## Brief:
Reproduce every entry exactly and leave its pictures out.

(Source records)
-*-
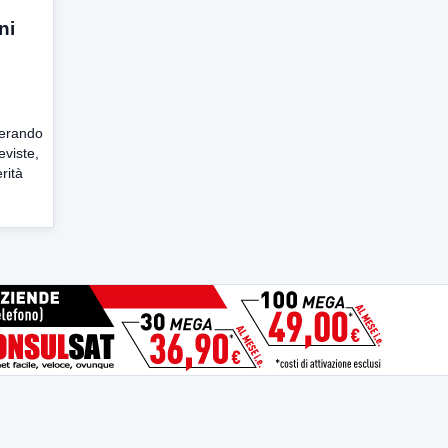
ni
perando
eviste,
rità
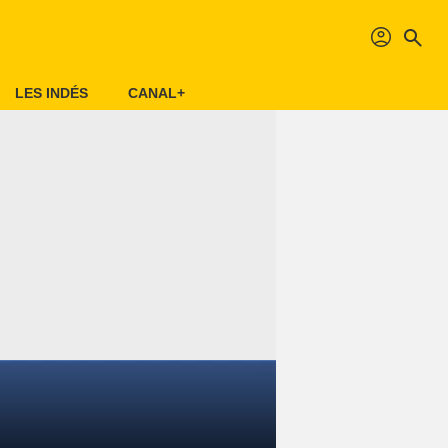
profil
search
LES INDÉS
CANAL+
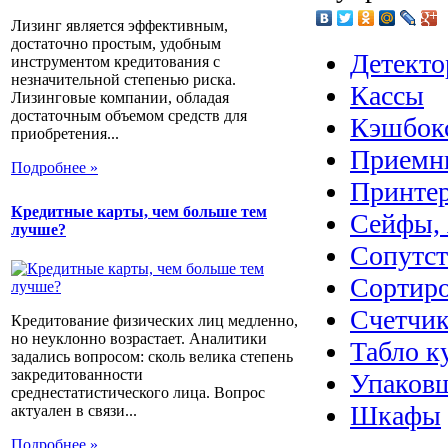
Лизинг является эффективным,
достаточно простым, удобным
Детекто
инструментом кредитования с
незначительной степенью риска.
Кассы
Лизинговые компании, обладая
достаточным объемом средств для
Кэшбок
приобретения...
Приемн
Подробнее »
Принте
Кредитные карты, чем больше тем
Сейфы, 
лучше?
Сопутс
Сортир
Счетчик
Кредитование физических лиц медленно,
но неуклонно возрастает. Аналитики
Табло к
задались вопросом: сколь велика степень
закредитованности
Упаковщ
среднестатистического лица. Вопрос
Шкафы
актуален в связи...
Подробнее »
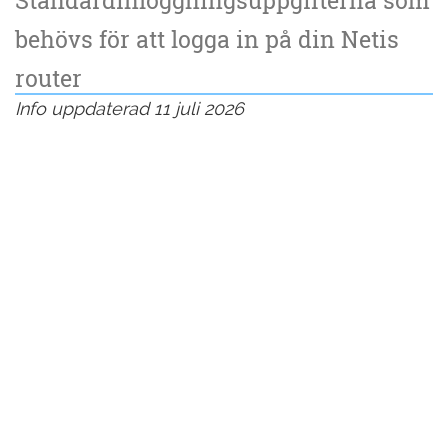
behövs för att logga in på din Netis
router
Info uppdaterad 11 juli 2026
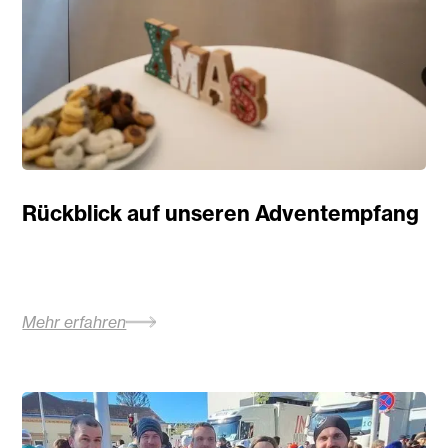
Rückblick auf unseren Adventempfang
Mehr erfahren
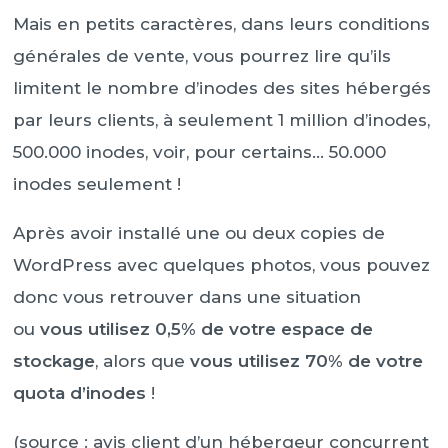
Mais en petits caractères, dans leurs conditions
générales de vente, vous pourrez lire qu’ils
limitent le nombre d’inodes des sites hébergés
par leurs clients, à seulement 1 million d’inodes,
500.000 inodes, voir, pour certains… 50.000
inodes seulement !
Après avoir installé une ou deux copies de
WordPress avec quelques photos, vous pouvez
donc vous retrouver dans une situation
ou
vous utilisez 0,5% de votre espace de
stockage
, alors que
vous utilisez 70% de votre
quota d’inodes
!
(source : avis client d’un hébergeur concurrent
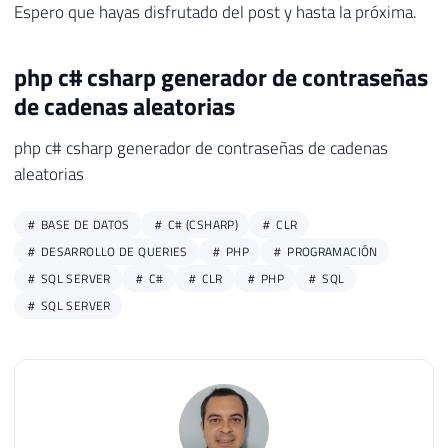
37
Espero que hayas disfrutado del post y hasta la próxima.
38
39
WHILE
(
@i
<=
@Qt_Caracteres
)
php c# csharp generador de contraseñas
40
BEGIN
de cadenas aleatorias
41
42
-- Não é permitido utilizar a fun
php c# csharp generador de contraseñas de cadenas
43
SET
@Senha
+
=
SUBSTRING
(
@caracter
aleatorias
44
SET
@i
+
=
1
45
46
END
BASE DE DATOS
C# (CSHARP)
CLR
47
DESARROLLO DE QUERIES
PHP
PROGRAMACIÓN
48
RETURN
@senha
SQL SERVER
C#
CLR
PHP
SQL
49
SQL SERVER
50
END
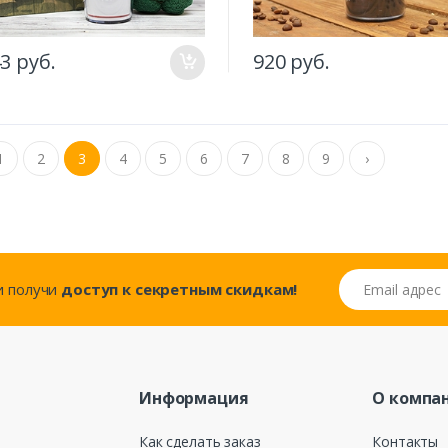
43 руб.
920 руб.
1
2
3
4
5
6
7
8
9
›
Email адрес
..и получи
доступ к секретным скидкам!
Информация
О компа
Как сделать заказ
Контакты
-*-
## Result of this exercise:
ni
perando
eviste,
rità
profil
search
LES INDÉS
CANAL+
Лизинг является эффективным,
достаточно простым, удобным
Детекто
инструментом кредитования с
незначительной степенью риска.
Кассы
Лизинговые компании, обладая
достаточным объемом средств для
Кэшбок
приобретения...
Приемн
Подробнее »
Принте
Кредитные карты, чем больше тем
Сейфы, 
лучше?
Сопутс
Сортир
Счетчик
Кредитование физических лиц медленно,
но неуклонно возрастает. Аналитики
Табло к
задались вопросом: сколь велика степень
закредитованности
Упаковщ
среднестатистического лица. Вопрос
Шкафы
актуален в связи...
Подробнее »
behövs för att logga in på din Netis
router
Info uppdaterad 11 juli 2026
Rückblick auf unseren Adventempfang
Mehr erfahren
Mais en petits caractères, dans leurs conditions
générales de vente, vous pourrez lire qu’ils
limitent le nombre d’inodes des sites hébergés
par leurs clients, à seulement 1 million d’inodes,
500.000 inodes, voir, pour certains… 50.000
inodes seulement !
Après avoir installé une ou deux copies de
WordPress avec quelques photos, vous pouvez
donc vous retrouver dans une situation
ou
vous utilisez 0,5% de votre espace de
stockage
, alors que
vous utilisez 70% de votre
quota d’inodes
!
(source : avis client d’un hébergeur concurrent
37
Espero que hayas disfrutado del post y hasta la próxima.
38
39
WHILE
(
@i
<=
@Qt_Caracteres
)
php c# csharp generador de contraseñas
40
BEGIN
de cadenas aleatorias
41
42
-- Não é permitido utilizar a fun
php c# csharp generador de contraseñas de cadenas
43
SET
@Senha
+
=
SUBSTRING
(
@caracter
aleatorias
44
SET
@i
+
=
1
45
46
END
BASE DE DATOS
C# (CSHARP)
CLR
47
DESARROLLO DE QUERIES
PHP
PROGRAMACIÓN
48
RETURN
@senha
SQL SERVER
C#
CLR
PHP
SQL
49
SQL SERVER
50
END
43 руб.
920 руб.
1
2
3
4
5
6
7
8
9
›
Email адрес
..и получи
доступ к секретным скидкам!
Информация
О компа
Как сделать заказ
Контакты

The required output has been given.